Malcolm walked out of the mouth of the alley after Raymond had followed the car. Had he bought fast and, leaving Raymond dead behind him, taken the man’s car, he would have arrived at the house with Mimi Suarez away visiting relatives and singing in Miami. Neither he nor Raymond had seen the other. But they never lived a day without the other on their minds. In the next pawnshop was a more comprehensive collection of guns, and in this state of enormous sympathy for gun owner and hunter, where the legislature has even designated a specified season for dwarfs to hunt deer with crossbow, he found sympathy surrounding him on all sides. The pawnshop owner wanted stroke victims armed for whatever.

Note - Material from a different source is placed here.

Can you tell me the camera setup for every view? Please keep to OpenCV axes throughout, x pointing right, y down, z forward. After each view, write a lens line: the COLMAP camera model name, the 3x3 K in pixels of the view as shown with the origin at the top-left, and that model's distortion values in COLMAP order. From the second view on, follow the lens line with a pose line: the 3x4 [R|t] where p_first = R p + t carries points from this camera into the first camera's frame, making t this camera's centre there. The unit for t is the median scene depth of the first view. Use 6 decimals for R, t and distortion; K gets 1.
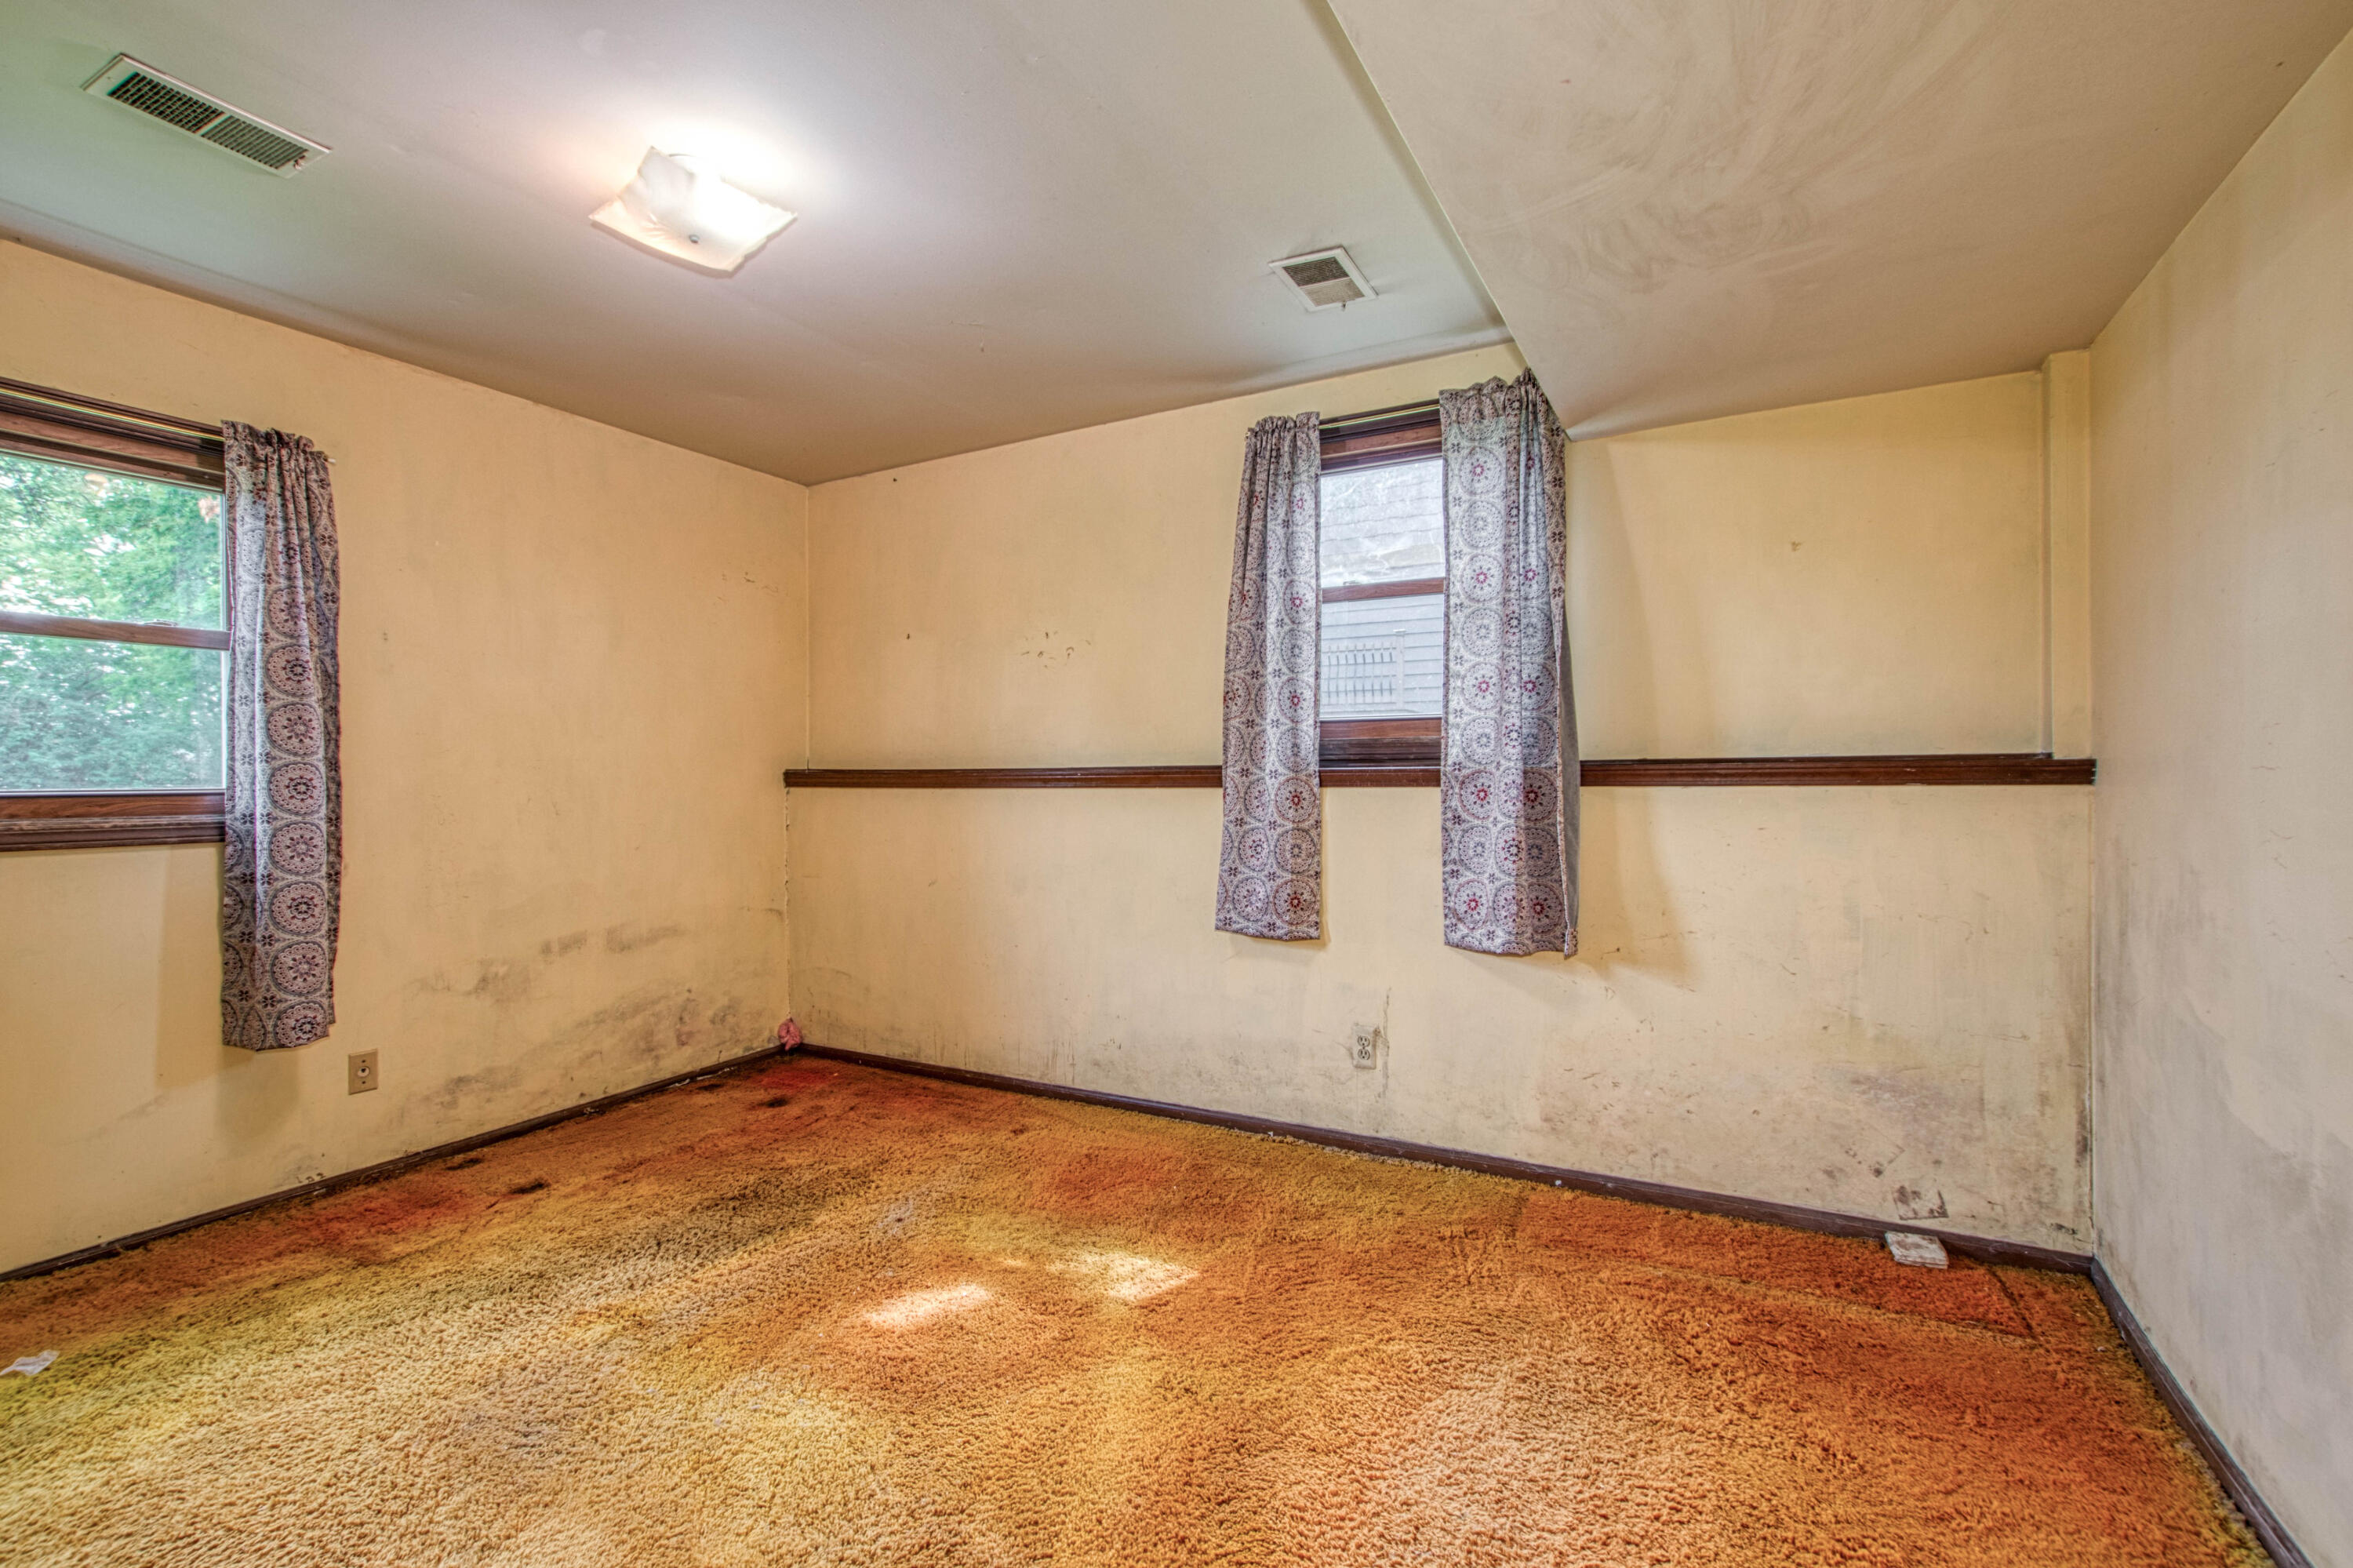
lens RADIAL K [[1026.5, 0, 1176.5], [0, 1026.5, 784.0], [0, 0, 1]] dist [-0.000962, 0.000536]
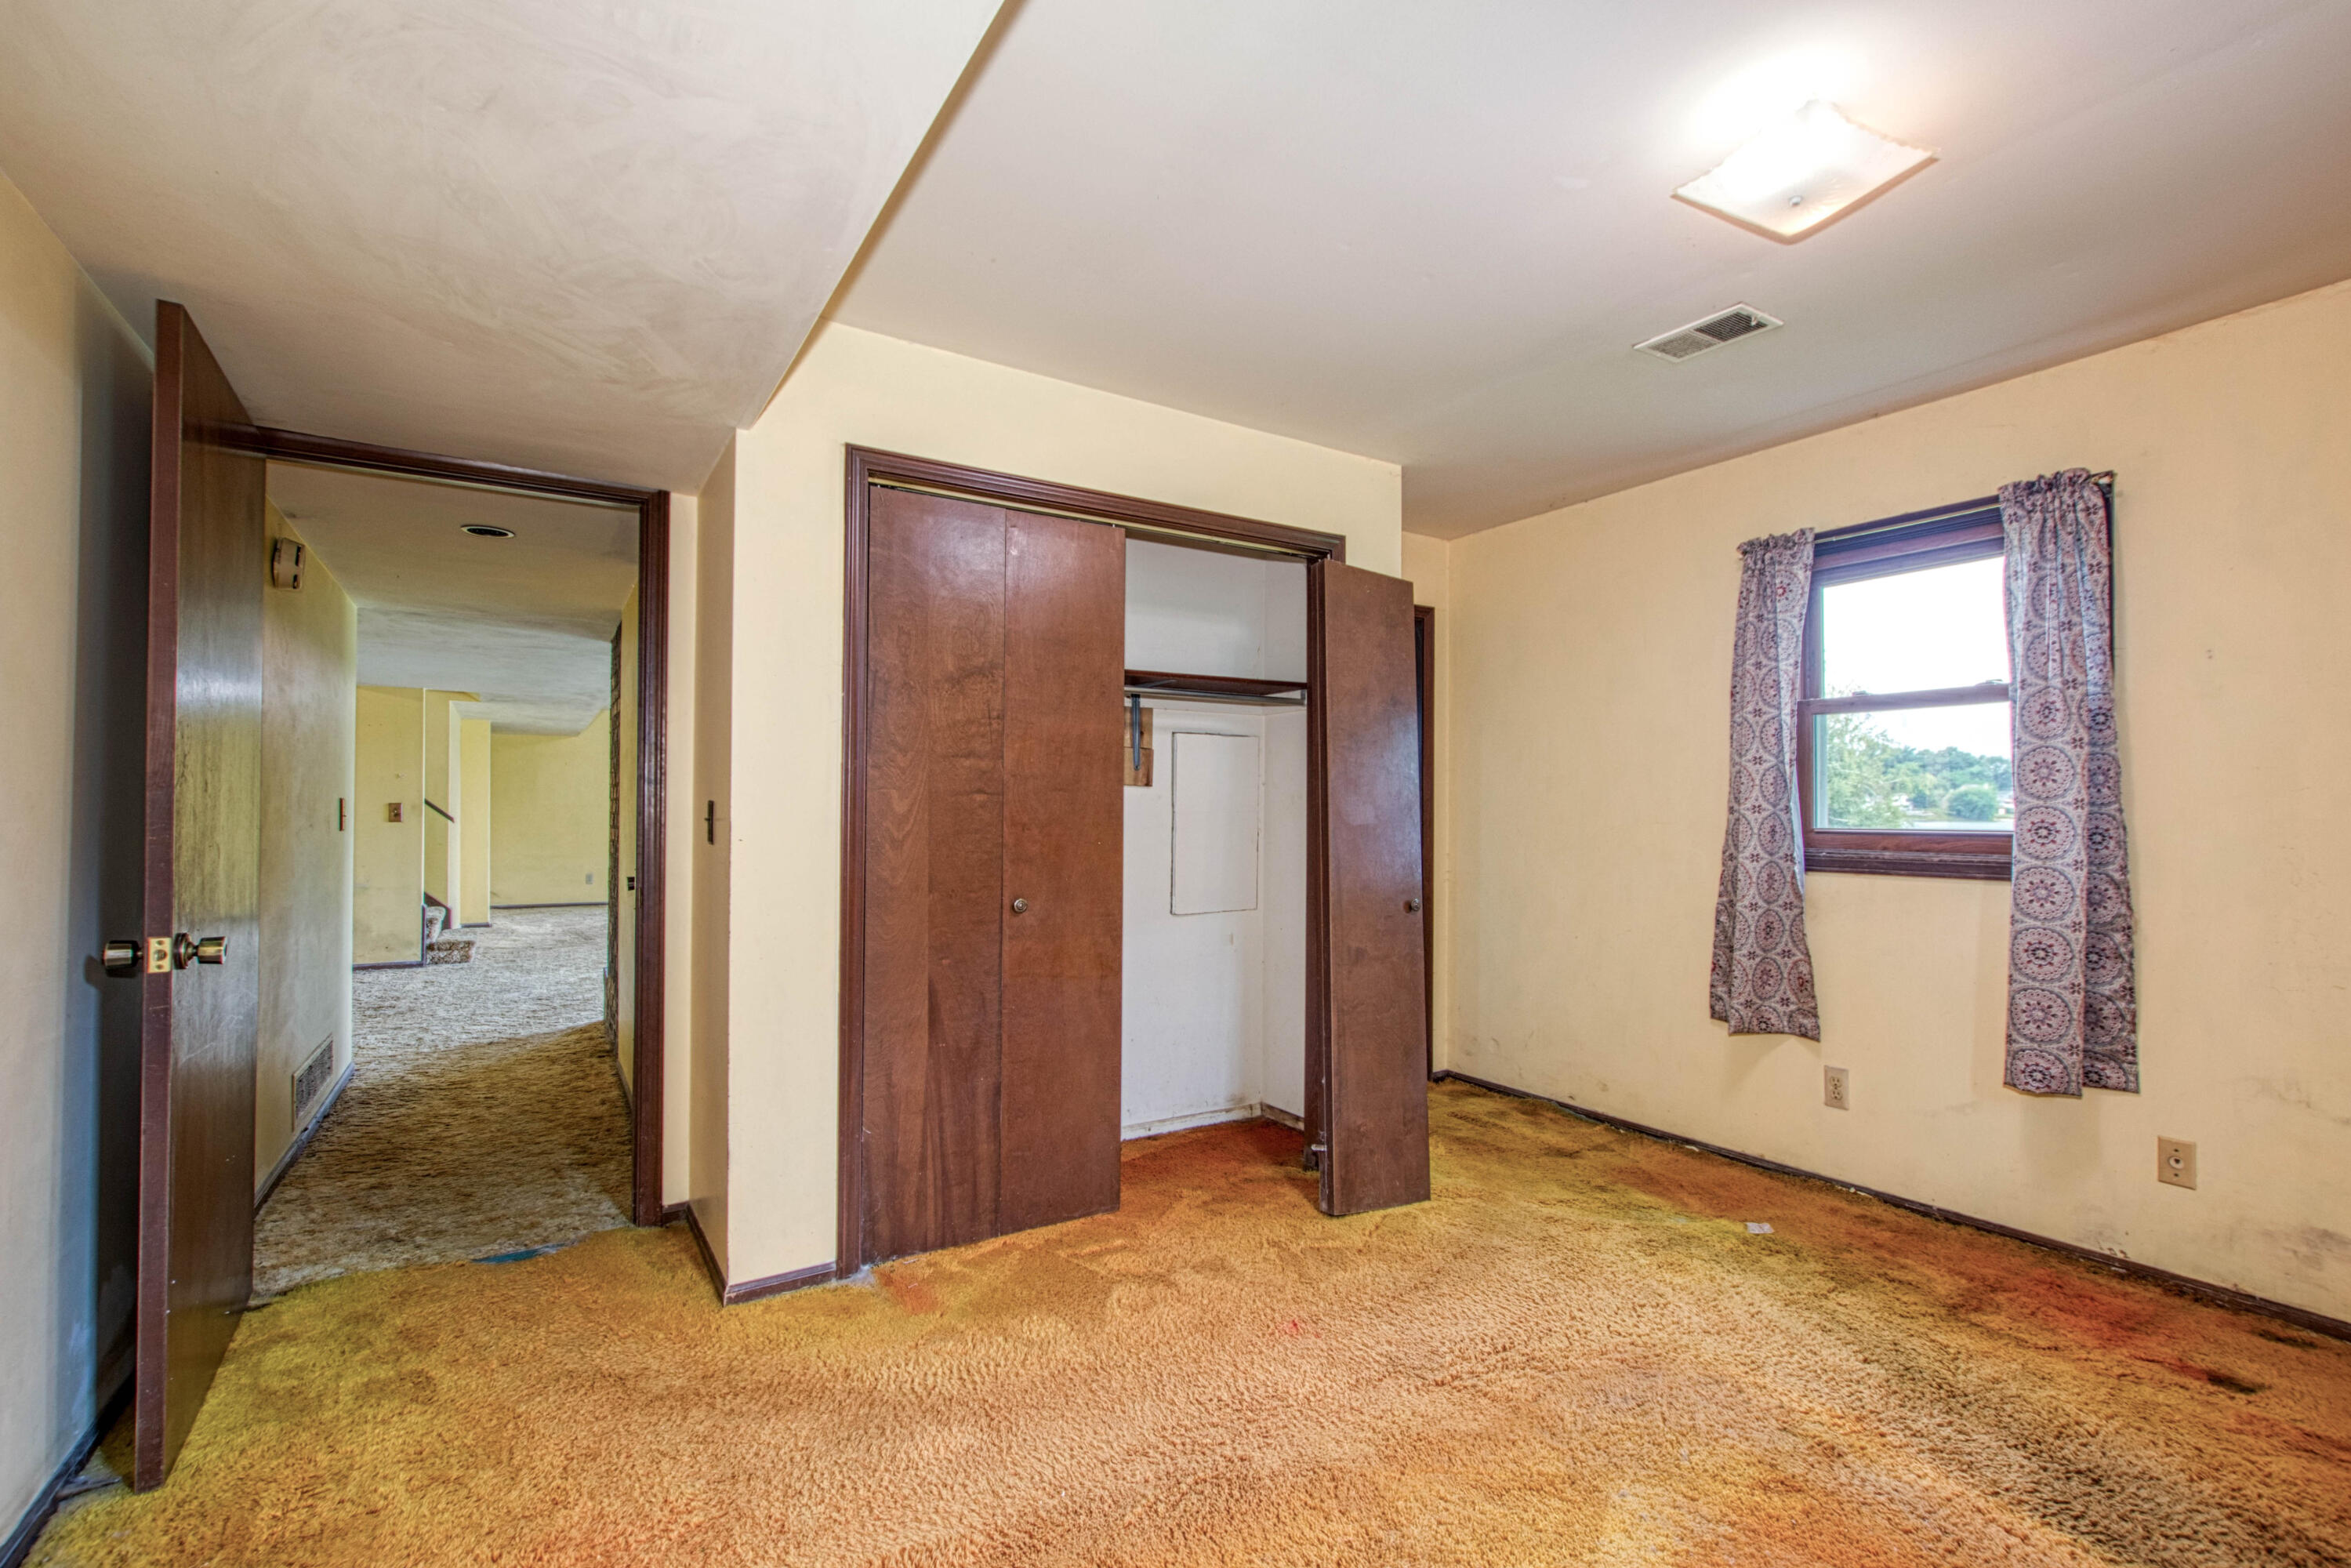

In the shop were the Ten Hoors and many bigger, meaner orphans and the now fifteen-year-old girls. It was not just a summer camp anymore. It was also less announced what it was now. They were not survivalists, nor religionists, nor paramilitary exactly. They needed guns, ammo, water and canned goods, barbed wire, and already had dynamite and four live grenades from the National Guard. The percussion kind, which they needed more of. You could add shrapnel to the outside of these very easily in the shop. The couple and the others liked Malcolm instantly and they had a much better gun for him. He left with them, he who was skimping on food to buy the twelve-gauge.